His work was not immediately recognized as paradigm-changing. Conventional belief held that specific diseases led to a specific pathology, end of story. But Selye found that in every disease, stress also played a role, and in some cases a decisive one. The general adaptation syndrome, he said, unfolded in three stages: alarm, resistance, and exhaustion. By 1950, he had rebranded the whole bundle of behaviors as stress.

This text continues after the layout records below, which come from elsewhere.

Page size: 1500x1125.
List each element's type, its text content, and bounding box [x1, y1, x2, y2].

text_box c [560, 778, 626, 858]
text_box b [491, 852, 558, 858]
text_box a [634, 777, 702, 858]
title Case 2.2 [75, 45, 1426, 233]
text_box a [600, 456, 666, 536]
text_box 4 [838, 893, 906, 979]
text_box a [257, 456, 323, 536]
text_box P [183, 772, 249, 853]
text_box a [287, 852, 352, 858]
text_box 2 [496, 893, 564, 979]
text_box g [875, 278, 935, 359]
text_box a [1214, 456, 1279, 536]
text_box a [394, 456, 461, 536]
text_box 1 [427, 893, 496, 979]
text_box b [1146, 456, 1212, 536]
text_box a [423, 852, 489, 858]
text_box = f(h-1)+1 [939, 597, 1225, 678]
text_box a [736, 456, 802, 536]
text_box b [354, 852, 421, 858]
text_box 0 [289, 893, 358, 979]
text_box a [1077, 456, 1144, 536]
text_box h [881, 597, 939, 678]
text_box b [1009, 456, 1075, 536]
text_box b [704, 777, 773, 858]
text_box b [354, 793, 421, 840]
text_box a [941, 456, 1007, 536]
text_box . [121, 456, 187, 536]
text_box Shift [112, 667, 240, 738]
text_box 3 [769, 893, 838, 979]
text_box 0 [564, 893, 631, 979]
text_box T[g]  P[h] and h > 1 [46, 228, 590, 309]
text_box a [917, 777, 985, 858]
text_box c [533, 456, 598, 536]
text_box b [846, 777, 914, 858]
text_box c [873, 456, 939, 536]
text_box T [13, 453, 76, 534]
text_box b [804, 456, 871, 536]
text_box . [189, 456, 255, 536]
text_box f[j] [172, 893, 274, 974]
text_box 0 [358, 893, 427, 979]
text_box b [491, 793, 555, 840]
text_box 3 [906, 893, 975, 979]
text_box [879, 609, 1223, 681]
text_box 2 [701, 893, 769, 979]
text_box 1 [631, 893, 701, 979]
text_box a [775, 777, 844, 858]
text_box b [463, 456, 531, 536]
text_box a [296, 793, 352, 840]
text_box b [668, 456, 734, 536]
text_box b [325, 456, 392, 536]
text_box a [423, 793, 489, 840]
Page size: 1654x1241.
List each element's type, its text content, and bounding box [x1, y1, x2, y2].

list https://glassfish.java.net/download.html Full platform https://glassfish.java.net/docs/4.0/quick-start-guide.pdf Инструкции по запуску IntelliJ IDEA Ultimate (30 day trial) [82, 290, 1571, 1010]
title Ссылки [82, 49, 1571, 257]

Though subsequent research showed that his radical theory didn’t get everything right, he sparked a field of study that has since traced the stress response’s connection to chronic diseases like arthritis, diabetes, and heart disease. He was nominated yearly for a Nobel prize from 1949 through 1953.

The powerful principles behind his theory would also not be contained to medicine. They spilled over to other disciplines, affecting theories on political systems and social psychology. They led Selye to write Stress Without Distress, an early guidebook to living a content life by maintaining homeostasis in your body and relations. In the early 1970s, Selye was already talking about gratitude as a balm against the “wear and tear” of daily life.

Still, Selye’s philosophy of stress was maligned in his time for being too imprecise, too murky. Arguably, we’re still missing out on some of its benefits because of a lack of clarity about the word itself.